**INSTRUCTIONS FOR THE TASK**. Restate, word for word, every line of the data.

**DATA SUPPLIED**.

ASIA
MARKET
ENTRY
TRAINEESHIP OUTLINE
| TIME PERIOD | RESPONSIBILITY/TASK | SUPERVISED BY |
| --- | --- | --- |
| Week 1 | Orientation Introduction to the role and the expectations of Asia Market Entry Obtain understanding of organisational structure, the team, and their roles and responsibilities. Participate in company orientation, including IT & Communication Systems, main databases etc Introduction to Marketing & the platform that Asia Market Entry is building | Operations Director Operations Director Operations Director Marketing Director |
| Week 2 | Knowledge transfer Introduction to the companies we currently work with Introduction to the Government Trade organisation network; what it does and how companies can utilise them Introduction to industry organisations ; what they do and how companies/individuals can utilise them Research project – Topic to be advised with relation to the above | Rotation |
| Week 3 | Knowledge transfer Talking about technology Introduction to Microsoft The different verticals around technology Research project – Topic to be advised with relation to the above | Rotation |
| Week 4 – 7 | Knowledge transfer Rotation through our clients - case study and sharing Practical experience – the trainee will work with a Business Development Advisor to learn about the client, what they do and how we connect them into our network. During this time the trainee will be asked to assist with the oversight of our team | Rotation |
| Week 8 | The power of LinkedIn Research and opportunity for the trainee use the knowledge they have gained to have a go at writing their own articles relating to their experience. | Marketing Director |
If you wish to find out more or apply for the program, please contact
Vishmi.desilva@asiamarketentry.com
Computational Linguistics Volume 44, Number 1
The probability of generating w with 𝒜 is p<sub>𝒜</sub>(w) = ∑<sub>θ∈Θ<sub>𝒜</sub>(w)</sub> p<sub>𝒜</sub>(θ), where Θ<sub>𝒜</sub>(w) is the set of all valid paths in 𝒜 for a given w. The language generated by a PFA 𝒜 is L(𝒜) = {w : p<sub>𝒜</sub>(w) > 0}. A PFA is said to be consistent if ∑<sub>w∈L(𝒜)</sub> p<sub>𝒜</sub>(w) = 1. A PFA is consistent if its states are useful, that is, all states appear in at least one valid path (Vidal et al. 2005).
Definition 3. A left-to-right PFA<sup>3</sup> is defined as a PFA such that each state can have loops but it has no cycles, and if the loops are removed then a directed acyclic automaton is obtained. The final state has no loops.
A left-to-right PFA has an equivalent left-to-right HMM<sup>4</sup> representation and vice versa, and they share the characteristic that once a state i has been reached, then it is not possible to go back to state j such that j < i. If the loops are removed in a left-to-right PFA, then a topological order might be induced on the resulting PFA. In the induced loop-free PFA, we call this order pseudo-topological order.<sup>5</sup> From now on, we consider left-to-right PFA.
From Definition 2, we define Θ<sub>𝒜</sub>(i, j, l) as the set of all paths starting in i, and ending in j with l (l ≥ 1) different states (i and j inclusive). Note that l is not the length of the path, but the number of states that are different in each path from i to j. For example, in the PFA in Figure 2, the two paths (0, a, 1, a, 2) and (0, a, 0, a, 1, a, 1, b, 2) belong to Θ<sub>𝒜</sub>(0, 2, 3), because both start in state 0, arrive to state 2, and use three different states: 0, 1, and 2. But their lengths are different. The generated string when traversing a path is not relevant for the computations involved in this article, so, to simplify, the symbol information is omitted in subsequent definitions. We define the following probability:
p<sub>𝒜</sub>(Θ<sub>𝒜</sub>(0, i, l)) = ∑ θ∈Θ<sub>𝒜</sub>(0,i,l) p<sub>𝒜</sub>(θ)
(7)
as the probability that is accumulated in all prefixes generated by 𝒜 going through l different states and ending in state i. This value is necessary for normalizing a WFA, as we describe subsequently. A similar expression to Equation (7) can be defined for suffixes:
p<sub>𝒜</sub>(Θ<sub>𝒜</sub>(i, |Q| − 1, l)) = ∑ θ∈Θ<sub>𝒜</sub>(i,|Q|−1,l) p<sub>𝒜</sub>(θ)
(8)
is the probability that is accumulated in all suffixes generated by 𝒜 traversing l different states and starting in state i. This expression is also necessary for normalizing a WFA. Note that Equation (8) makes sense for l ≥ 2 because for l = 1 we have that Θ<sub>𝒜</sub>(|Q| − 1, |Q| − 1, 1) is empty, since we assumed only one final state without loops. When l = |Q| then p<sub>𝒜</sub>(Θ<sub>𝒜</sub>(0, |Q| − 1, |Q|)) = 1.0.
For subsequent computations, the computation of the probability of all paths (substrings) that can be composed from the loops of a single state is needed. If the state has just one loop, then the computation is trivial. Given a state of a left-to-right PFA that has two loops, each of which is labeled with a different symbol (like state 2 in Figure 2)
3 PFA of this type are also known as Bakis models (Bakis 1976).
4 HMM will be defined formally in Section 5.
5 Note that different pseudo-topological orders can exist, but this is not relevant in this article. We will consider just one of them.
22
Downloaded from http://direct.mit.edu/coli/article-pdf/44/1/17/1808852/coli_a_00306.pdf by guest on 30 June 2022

**YOUR RESPONSE**.
ASIA
MARKET
ENTRY
TRAINEESHIP OUTLINE
| TIME PERIOD | RESPONSIBILITY/TASK | SUPERVISED BY |
| --- | --- | --- |
| Week 1 | Orientation Introduction to the role and the expectations of Asia Market Entry Obtain understanding of organisational structure, the team, and their roles and responsibilities. Participate in company orientation, including IT & Communication Systems, main databases etc Introduction to Marketing & the platform that Asia Market Entry is building | Operations Director Operations Director Operations Director Marketing Director |
| Week 2 | Knowledge transfer Introduction to the companies we currently work with Introduction to the Government Trade organisation network; what it does and how companies can utilise them Introduction to industry organisations ; what they do and how companies/individuals can utilise them Research project – Topic to be advised with relation to the above | Rotation |
| Week 3 | Knowledge transfer Talking about technology Introduction to Microsoft The different verticals around technology Research project – Topic to be advised with relation to the above | Rotation |
| Week 4 – 7 | Knowledge transfer Rotation through our clients - case study and sharing Practical experience – the trainee will work with a Business Development Advisor to learn about the client, what they do and how we connect them into our network. During this time the trainee will be asked to assist with the oversight of our team | Rotation |
| Week 8 | The power of LinkedIn Research and opportunity for the trainee use the knowledge they have gained to have a go at writing their own articles relating to their experience. | Marketing Director |
If you wish to find out more or apply for the program, please contact
Vishmi.desilva@asiamarketentry.com
Computational Linguistics Volume 44, Number 1
The probability of generating w with 𝒜 is p<sub>𝒜</sub>(w) = ∑<sub>θ∈Θ<sub>𝒜</sub>(w)</sub> p<sub>𝒜</sub>(θ), where Θ<sub>𝒜</sub>(w) is the set of all valid paths in 𝒜 for a given w. The language generated by a PFA 𝒜 is L(𝒜) = {w : p<sub>𝒜</sub>(w) > 0}. A PFA is said to be consistent if ∑<sub>w∈L(𝒜)</sub> p<sub>𝒜</sub>(w) = 1. A PFA is consistent if its states are useful, that is, all states appear in at least one valid path (Vidal et al. 2005).
Definition 3. A left-to-right PFA<sup>3</sup> is defined as a PFA such that each state can have loops but it has no cycles, and if the loops are removed then a directed acyclic automaton is obtained. The final state has no loops.
A left-to-right PFA has an equivalent left-to-right HMM<sup>4</sup> representation and vice versa, and they share the characteristic that once a state i has been reached, then it is not possible to go back to state j such that j < i. If the loops are removed in a left-to-right PFA, then a topological order might be induced on the resulting PFA. In the induced loop-free PFA, we call this order pseudo-topological order.<sup>5</sup> From now on, we consider left-to-right PFA.
From Definition 2, we define Θ<sub>𝒜</sub>(i, j, l) as the set of all paths starting in i, and ending in j with l (l ≥ 1) different states (i and j inclusive). Note that l is not the length of the path, but the number of states that are different in each path from i to j. For example, in the PFA in Figure 2, the two paths (0, a, 1, a, 2) and (0, a, 0, a, 1, a, 1, b, 2) belong to Θ<sub>𝒜</sub>(0, 2, 3), because both start in state 0, arrive to state 2, and use three different states: 0, 1, and 2. But their lengths are different. The generated string when traversing a path is not relevant for the computations involved in this article, so, to simplify, the symbol information is omitted in subsequent definitions. We define the following probability:
p<sub>𝒜</sub>(Θ<sub>𝒜</sub>(0, i, l)) = ∑ θ∈Θ<sub>𝒜</sub>(0,i,l) p<sub>𝒜</sub>(θ)
(7)
as the probability that is accumulated in all prefixes generated by 𝒜 going through l different states and ending in state i. This value is necessary for normalizing a WFA, as we describe subsequently. A similar expression to Equation (7) can be defined for suffixes:
p<sub>𝒜</sub>(Θ<sub>𝒜</sub>(i, |Q| − 1, l)) = ∑ θ∈Θ<sub>𝒜</sub>(i,|Q|−1,l) p<sub>𝒜</sub>(θ)
(8)
is the probability that is accumulated in all suffixes generated by 𝒜 traversing l different states and starting in state i. This expression is also necessary for normalizing a WFA. Note that Equation (8) makes sense for l ≥ 2 because for l = 1 we have that Θ<sub>𝒜</sub>(|Q| − 1, |Q| − 1, 1) is empty, since we assumed only one final state without loops. When l = |Q| then p<sub>𝒜</sub>(Θ<sub>𝒜</sub>(0, |Q| − 1, |Q|)) = 1.0.
For subsequent computations, the computation of the probability of all paths (substrings) that can be composed from the loops of a single state is needed. If the state has just one loop, then the computation is trivial. Given a state of a left-to-right PFA that has two loops, each of which is labeled with a different symbol (like state 2 in Figure 2)
3 PFA of this type are also known as Bakis models (Bakis 1976).
4 HMM will be defined formally in Section 5.
5 Note that different pseudo-topological orders can exist, but this is not relevant in this article. We will consider just one of them.
22
Downloaded from http://direct.mit.edu/coli/article-pdf/44/1/17/1808852/coli_a_00306.pdf by guest on 30 June 2022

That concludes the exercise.